Update README.md

SimonDanisch · web-flow · commit 2b184f8850ad · 2017-08-26T21:27:42.000+02:00
diff --git a/README.md b/README.md
@@ -102,43 +102,33 @@ function test(a, b)
     Complex64(sin(a / b))
 end
 complex_c = test.(c, b)
-fft!(complex_c) # fft!/ifft! is currently implemented for JLBackend and CLBackend
-
+fft!(complex_c) # fft!/ifft!/plan_fft, plan_ifft, plan_fft!, plan_ifft!
+
+"""
+When you program with GPUArrays, you can just write normal julia functions, feed them to gpu_call and depending on what backend you choose it will use Transpiler.jl or CUDAnative.
+"""
+#Signature, global_size == cuda blocks, local size == cuda threads
+gpu_call(kernel::Function, DispatchDummy::GPUArray, args::Tuple, global_size = length(DispatchDummy), local_size = nothing)

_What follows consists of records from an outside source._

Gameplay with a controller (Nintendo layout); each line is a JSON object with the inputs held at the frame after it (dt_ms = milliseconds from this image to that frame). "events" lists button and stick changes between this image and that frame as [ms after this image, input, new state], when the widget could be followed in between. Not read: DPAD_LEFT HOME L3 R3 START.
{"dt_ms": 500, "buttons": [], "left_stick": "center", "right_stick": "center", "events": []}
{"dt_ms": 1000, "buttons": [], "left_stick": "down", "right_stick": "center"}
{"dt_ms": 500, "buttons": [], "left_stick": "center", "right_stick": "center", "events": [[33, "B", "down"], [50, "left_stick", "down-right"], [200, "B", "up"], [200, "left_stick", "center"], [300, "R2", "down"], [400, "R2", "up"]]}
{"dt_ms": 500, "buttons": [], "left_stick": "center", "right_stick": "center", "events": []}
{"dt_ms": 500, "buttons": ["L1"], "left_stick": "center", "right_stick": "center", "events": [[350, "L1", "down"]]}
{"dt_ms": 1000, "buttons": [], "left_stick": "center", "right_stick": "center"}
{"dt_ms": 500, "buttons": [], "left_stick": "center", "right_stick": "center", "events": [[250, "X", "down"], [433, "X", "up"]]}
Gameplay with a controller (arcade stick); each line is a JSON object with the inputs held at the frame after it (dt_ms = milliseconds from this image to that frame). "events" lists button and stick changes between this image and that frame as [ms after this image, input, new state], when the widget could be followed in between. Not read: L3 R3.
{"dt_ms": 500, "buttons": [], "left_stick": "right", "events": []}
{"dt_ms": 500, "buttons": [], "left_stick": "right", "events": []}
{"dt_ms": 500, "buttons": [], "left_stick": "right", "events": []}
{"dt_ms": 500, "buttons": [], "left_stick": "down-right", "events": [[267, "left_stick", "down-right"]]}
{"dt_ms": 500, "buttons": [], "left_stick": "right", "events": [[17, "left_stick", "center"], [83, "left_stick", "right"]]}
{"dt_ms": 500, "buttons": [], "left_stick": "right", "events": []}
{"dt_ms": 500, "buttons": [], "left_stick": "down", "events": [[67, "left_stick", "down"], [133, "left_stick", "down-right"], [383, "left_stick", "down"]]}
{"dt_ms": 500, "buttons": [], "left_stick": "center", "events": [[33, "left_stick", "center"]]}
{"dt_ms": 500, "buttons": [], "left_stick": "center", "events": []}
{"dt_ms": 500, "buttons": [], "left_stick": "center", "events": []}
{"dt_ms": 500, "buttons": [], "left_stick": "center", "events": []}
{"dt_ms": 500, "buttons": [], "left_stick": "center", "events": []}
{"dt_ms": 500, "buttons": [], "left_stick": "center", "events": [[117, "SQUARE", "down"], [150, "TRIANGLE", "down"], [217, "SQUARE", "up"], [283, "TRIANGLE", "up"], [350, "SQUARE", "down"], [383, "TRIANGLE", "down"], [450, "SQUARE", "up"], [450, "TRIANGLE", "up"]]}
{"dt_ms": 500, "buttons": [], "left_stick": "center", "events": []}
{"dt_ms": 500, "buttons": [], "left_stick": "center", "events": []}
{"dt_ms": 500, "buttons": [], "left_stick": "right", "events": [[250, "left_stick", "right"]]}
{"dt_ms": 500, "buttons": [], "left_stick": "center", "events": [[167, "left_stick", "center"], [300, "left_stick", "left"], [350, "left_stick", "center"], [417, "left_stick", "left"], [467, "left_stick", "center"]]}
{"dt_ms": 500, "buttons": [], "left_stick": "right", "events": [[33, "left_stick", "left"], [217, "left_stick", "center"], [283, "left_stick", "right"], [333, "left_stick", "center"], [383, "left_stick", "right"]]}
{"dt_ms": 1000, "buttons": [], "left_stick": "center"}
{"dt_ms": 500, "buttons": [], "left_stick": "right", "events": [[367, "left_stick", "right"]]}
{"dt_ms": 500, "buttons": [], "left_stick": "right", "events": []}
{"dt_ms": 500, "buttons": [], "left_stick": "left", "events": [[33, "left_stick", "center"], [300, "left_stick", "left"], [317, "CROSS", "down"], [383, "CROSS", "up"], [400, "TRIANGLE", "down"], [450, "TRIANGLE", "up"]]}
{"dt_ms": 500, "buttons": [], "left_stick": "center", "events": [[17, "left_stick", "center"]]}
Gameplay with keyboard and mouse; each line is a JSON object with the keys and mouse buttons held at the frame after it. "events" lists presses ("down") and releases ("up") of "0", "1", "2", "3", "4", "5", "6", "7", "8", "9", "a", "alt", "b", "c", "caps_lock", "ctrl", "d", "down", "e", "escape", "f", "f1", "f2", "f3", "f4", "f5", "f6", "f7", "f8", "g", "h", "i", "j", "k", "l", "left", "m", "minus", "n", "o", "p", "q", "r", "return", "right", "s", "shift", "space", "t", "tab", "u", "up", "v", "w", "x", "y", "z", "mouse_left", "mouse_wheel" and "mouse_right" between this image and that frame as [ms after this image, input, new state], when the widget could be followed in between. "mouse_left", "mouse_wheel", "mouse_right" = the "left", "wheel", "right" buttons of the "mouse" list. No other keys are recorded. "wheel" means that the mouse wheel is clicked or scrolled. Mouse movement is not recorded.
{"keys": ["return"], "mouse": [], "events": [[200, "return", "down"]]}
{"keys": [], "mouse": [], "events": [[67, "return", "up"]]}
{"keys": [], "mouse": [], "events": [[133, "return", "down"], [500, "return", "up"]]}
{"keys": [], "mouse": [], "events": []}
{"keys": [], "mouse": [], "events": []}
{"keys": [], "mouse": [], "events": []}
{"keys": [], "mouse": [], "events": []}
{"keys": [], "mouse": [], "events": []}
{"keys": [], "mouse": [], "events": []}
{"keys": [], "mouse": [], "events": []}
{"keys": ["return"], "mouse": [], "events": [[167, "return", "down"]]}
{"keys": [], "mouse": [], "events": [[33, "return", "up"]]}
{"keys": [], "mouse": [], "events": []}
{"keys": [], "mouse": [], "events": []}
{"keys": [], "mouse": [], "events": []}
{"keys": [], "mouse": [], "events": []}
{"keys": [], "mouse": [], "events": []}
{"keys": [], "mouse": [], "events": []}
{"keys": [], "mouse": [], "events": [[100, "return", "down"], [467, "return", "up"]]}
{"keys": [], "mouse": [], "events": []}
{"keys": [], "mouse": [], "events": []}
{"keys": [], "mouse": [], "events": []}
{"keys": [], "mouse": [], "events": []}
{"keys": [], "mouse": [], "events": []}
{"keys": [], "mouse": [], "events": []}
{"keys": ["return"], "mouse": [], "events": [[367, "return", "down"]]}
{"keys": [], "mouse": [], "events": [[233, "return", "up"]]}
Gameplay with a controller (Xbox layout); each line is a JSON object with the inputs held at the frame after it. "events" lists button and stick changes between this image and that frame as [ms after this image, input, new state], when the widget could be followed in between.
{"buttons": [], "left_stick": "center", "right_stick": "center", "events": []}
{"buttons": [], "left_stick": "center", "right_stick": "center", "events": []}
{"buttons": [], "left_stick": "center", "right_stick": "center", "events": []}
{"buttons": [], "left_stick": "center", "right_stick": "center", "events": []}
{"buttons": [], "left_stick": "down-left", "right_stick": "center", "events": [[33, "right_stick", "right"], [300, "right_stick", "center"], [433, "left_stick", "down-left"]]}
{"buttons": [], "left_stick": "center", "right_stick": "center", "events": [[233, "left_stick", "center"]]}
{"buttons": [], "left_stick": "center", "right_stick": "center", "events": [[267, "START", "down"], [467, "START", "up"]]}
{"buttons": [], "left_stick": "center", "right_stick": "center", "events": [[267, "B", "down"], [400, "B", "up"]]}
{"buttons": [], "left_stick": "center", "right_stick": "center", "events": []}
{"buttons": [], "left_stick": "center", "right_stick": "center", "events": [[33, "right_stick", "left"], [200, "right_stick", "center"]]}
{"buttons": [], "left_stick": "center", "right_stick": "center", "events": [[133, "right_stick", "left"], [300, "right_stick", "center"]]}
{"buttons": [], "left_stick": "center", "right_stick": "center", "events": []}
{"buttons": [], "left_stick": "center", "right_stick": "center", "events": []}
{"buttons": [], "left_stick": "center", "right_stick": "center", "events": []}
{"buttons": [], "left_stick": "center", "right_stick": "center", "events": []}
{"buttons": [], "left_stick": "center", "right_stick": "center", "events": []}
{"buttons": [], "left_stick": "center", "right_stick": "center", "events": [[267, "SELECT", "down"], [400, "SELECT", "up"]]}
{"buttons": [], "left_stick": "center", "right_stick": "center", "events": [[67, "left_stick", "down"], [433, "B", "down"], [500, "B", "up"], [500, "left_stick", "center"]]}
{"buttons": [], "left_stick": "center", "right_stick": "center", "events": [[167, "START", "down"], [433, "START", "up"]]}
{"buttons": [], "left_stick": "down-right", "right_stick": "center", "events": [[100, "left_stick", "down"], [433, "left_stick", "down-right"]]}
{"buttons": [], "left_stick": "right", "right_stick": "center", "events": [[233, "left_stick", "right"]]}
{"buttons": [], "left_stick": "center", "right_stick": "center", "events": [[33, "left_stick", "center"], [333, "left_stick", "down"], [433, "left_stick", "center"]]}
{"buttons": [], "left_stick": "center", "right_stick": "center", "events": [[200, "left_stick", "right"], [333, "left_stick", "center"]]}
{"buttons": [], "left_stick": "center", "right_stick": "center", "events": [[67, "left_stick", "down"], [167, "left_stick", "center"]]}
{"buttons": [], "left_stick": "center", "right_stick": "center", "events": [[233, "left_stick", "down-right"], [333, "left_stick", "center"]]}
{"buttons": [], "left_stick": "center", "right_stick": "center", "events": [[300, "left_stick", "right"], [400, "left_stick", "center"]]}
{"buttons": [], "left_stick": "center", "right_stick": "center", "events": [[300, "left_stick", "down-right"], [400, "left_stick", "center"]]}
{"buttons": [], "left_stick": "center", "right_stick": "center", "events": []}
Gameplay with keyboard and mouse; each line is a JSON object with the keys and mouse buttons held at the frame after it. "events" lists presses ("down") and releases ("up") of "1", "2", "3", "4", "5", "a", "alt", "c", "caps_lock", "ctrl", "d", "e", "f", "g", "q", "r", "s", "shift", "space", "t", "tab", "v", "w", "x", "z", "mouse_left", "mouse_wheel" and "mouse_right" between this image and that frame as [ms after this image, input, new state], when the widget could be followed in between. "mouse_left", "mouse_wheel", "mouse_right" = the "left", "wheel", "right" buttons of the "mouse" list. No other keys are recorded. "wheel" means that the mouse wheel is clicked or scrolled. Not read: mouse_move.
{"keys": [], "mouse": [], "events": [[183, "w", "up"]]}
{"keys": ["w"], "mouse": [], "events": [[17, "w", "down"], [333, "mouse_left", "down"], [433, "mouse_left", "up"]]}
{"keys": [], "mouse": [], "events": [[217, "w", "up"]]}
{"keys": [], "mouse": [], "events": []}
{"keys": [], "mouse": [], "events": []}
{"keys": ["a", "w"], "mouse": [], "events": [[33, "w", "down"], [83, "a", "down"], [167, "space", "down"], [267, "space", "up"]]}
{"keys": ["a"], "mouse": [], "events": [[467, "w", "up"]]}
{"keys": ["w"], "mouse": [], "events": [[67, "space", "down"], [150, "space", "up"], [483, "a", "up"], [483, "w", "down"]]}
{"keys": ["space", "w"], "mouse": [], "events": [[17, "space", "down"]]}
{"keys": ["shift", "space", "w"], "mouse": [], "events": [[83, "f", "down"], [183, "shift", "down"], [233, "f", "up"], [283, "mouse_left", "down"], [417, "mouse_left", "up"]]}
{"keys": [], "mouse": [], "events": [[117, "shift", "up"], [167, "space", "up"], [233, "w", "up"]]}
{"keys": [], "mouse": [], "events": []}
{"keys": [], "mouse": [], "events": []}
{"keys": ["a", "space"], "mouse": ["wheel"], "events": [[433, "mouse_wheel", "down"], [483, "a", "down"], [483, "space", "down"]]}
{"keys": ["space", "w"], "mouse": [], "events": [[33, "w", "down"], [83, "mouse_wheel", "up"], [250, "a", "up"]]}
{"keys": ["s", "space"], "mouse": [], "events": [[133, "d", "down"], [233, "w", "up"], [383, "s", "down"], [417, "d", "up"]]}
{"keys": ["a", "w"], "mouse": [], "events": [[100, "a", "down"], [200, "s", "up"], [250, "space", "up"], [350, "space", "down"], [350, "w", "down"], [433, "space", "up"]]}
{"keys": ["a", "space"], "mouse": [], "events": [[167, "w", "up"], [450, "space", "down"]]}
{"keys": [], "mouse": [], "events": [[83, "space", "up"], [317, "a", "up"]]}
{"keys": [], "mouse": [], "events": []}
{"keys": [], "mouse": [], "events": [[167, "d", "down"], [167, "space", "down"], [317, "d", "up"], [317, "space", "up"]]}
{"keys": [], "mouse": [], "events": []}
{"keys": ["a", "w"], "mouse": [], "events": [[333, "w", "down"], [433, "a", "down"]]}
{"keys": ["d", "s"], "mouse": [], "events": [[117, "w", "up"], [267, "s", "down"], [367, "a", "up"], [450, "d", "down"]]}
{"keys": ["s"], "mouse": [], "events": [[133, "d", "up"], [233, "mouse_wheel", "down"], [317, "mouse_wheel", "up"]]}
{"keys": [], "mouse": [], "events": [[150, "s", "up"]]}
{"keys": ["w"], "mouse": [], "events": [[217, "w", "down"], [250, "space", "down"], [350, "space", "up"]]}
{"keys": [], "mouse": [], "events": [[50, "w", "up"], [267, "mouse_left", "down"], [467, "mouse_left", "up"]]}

+with kernel looking like this:
+
+function kernel(state, arg1, arg2, arg3) # args get splatted into the kernel call
+    # state gets always passed as the first argument and is needed to offer the same 
+    # functionality across backends, even though they have very different ways of of getting e.g. the thread index
+    # arg1 can be any gpu array - this is needed to dispatch to the correct intrinsics.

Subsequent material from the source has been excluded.